Décision importante du Conseil Constitutionnel du 11 Octobre 1984, en préalable à la promulgation de la loi du 23 Octobre 1984 (Extrait).

Alors que les auteurs de la Déclaration de 1789 ne se préoccupaient que des prérogatives de celui qui s’exprime en garantissant que « tout citoyen peut donc parler, écrire, imprimer librement », le Conseil, avec raison, veut garantir, également, les droits du public. Pour cela, il met en avant l’exigence de pluralisme.

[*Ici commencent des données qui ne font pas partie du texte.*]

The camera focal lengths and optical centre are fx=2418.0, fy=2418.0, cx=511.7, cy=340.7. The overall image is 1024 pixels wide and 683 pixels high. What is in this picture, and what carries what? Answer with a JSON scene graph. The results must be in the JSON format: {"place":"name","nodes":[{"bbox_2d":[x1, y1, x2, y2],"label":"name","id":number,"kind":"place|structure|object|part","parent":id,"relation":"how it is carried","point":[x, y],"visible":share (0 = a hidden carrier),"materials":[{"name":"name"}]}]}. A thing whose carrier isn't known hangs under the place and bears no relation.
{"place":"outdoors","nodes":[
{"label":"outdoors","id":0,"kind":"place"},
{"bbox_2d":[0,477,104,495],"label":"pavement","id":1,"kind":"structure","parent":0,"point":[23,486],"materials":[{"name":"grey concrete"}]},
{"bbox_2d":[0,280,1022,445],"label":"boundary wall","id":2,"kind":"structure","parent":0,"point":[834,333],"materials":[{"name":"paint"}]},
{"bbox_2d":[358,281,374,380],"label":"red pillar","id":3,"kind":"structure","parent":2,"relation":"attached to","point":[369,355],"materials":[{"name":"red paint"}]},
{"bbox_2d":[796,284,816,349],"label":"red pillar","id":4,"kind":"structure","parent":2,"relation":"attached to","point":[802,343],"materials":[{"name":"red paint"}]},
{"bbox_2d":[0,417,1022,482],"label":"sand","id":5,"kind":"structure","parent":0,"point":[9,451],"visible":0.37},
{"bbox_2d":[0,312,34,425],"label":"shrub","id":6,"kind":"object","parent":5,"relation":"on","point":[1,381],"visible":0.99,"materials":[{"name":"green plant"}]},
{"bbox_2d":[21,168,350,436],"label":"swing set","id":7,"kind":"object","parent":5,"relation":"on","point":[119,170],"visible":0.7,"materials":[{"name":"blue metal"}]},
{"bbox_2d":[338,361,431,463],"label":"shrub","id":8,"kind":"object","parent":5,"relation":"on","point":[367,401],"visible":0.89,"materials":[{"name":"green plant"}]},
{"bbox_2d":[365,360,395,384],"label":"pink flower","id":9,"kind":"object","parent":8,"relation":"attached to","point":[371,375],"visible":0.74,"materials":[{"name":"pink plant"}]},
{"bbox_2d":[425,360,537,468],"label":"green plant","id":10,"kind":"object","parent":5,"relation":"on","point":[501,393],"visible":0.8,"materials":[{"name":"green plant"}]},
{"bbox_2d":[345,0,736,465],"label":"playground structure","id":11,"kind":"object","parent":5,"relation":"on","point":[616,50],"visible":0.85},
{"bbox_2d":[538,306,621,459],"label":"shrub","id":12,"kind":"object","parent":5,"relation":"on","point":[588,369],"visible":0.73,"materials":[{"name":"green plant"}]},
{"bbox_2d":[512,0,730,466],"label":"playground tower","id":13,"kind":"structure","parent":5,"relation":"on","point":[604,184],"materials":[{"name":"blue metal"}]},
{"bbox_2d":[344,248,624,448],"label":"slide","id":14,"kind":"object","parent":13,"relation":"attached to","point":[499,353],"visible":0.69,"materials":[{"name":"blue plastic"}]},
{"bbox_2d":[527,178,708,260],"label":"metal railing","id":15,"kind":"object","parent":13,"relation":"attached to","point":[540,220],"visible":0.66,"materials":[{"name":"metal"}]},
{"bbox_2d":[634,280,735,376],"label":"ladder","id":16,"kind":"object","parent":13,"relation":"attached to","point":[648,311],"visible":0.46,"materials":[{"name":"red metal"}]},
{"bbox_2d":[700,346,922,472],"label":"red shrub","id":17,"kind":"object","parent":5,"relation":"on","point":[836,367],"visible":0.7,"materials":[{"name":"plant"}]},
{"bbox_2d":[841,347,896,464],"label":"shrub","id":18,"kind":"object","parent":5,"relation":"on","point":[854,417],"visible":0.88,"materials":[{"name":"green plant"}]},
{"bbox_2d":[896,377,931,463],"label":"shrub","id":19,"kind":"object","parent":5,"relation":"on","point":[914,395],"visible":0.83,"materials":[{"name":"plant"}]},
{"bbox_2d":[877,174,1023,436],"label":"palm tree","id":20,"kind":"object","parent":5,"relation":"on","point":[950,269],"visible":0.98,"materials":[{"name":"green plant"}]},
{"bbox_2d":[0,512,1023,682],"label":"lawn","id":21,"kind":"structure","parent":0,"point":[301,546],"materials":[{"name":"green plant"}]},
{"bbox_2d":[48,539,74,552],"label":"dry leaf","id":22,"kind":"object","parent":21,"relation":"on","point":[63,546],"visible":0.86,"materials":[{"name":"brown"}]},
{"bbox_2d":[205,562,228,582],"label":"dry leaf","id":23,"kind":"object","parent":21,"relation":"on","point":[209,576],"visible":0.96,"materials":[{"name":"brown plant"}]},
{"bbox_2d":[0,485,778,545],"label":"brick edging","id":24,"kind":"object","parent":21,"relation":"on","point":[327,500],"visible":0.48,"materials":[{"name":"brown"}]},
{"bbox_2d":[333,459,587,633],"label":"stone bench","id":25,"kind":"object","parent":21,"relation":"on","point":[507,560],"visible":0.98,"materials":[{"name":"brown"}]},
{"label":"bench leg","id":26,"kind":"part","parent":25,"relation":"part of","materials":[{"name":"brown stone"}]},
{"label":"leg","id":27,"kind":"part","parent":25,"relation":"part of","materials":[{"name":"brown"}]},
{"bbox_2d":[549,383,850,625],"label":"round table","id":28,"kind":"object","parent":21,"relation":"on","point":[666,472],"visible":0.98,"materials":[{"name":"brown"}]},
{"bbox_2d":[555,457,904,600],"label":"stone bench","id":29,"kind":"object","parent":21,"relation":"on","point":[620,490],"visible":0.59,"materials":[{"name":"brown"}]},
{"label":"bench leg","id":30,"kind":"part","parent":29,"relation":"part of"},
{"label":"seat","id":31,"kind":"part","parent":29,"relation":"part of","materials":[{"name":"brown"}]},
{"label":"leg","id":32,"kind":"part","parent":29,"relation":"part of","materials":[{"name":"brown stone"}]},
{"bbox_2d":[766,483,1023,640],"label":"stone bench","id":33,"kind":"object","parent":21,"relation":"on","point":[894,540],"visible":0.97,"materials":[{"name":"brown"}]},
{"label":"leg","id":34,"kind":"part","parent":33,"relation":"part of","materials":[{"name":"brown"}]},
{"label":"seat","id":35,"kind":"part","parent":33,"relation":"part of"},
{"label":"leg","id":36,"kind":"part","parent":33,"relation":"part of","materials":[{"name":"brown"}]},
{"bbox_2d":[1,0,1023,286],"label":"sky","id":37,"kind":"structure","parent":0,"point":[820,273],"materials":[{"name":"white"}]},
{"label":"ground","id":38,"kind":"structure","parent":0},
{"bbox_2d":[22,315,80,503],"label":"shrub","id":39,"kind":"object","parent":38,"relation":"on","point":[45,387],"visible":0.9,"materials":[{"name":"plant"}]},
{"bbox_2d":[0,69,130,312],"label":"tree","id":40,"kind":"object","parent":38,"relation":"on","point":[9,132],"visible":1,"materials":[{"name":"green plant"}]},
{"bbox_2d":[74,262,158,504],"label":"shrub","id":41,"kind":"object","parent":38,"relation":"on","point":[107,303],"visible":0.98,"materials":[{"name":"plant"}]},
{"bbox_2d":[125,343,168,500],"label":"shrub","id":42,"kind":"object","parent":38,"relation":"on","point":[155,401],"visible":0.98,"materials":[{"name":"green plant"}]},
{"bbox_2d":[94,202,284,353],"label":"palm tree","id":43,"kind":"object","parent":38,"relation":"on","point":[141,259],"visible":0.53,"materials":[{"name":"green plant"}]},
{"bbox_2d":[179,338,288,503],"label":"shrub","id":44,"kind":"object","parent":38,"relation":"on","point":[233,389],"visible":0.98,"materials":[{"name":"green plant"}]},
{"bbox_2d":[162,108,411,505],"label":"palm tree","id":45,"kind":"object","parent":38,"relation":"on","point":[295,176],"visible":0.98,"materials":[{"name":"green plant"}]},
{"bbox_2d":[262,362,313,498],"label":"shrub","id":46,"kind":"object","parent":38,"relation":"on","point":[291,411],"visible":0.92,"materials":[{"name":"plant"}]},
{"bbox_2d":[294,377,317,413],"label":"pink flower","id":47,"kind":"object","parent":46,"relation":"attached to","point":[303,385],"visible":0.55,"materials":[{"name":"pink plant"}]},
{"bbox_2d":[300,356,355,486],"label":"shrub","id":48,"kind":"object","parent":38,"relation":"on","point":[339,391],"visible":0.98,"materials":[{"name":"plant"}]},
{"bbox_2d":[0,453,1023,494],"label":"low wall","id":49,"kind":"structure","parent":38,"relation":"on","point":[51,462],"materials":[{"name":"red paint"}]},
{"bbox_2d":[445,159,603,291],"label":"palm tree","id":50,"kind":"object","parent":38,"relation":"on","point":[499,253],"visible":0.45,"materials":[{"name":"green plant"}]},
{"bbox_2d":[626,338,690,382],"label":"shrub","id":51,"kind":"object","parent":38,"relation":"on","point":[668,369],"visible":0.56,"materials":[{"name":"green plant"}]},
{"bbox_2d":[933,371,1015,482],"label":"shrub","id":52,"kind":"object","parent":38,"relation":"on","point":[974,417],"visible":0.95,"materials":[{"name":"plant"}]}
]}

Dans une importante décision rendue le 11 octobre 1984, le Conseil est saisi d’une loi visant à limiter la concentration et à assurer la transparence financière et le pluralisme des entreprises de presse. Il explique : « Considérant que l e pluralisme des quotidiens d’information politique et générale auquel sont consacrées les dispositions du titre II de la loi est en lui-même un objectif de valeur constitutionnelle ; qu’en effet la libre communication des pensées et des opinions, garantie par l’article 11 de la Déclaration des droits de l’homme et du citoyen de 1789, ne serait pas effective si le public auquel s’adressent ces quotidiens n’était pas à même de disposer d’un nombre suffisant de publications de tendances et de caractères différents ; qu’en définitive l’objectif à réaliser est que les lecteurs qui sont au nombre des destinataires essentiels de la liberté proclamée par l’article 11 de la Déclaration de 1789 soient à même d’exercer leur libre choix sans que ni les intérêts privés ni les pouvoirs publics puissent y substituer leurs propres décisions ni qu’on puisse en faire l’objet d’un marché » .

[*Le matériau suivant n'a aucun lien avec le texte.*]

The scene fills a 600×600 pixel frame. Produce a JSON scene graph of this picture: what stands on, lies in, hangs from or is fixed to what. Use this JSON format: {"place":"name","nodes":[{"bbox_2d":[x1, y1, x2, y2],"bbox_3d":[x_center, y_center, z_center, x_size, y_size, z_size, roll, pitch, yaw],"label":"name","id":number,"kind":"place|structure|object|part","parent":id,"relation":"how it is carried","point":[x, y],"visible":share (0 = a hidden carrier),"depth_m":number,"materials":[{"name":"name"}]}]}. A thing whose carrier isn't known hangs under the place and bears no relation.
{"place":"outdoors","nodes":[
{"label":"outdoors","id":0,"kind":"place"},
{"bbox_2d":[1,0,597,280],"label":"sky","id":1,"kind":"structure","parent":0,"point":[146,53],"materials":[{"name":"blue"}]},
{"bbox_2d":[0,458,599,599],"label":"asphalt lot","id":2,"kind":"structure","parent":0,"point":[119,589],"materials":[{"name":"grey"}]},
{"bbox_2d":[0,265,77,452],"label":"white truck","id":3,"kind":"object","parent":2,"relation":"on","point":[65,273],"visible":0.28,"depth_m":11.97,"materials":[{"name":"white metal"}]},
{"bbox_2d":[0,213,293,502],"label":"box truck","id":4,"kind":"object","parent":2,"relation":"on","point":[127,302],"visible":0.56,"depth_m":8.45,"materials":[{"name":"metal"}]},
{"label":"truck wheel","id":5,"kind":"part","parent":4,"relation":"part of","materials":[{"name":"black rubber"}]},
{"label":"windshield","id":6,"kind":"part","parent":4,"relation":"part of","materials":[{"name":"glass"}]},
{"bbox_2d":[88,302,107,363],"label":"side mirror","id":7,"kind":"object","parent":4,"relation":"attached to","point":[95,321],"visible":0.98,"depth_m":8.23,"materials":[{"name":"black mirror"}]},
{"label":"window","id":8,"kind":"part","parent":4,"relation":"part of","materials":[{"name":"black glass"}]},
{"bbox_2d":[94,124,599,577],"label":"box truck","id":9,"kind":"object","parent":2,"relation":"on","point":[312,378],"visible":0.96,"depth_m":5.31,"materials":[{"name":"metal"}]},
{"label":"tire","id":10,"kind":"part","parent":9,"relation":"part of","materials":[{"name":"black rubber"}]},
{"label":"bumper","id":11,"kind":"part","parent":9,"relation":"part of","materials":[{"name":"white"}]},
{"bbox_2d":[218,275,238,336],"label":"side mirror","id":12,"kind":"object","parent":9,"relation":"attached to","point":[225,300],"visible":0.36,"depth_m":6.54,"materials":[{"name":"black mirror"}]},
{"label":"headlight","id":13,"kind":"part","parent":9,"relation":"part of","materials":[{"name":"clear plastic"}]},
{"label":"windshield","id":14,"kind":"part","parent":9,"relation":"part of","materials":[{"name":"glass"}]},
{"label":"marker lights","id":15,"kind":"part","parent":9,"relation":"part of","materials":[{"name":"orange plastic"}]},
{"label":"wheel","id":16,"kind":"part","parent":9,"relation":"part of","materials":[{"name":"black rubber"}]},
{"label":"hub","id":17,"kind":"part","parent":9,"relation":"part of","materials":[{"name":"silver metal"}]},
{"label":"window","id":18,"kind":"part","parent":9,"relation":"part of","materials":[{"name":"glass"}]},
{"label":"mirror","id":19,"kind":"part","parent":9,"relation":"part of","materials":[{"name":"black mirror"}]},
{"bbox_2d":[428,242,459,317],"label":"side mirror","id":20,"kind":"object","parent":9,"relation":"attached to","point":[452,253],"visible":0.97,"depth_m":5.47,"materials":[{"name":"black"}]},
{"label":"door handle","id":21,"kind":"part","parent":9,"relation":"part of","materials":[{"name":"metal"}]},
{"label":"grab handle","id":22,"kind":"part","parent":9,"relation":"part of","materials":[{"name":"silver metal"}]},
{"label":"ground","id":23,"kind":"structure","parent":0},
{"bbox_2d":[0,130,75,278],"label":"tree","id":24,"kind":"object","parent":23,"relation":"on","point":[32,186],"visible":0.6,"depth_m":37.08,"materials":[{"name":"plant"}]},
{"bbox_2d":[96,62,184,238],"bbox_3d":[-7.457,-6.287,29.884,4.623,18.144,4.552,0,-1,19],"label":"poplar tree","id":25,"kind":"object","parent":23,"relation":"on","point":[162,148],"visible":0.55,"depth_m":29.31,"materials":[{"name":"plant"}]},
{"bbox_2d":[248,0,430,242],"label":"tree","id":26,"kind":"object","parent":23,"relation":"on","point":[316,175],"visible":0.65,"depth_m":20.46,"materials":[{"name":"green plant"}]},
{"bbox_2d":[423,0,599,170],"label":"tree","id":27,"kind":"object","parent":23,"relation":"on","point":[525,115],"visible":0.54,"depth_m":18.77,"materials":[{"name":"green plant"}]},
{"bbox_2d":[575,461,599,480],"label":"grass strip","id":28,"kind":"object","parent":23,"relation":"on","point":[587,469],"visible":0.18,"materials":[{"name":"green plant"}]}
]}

Le pluralisme est, par conséquent, un objectif à valeur constitutionnelle assurant l’effectivité de la liberté affirmée ; il ne sert, en effet, à rien, dans un régime démocratique, d’assurer la liberté de s’exprimer s’il n’y a qu’un discours tenu au public. Mais alors que le nombre plus limité des moyens de communication audio visuel implique le respect en leur sein d’un pluralisme d’opinions, il n’en va pas de même de la presse écrite toujours gouvernée par l’idée selon laquelle il existe une presse d’opinion. Autrement dit, le pluralisme en matière de presse écrite est un pluralisme externe, garantit par l’existence de plusieurs journaux de tendance différente ; sans, cependant, ignorer que la situation économique a tout de même conduit à la disparition d’un certain nombre de titres de presse, retirant au pluralisme plusieurs des nuances qui faisaient sa richesse.

La liberté de choix des destinataires est donc aussi importante que celle de l’auteur du propos.

Référence article 11 de la DDHC de 1789 : La libre communication des pensées et des opinions est un des droits les plus précieux de l’Homme : tout Citoyen peut donc parler, écrire, imprimer librement, sauf à répondre de l’abus de cette liberté dans les cas déterminés par la Loi.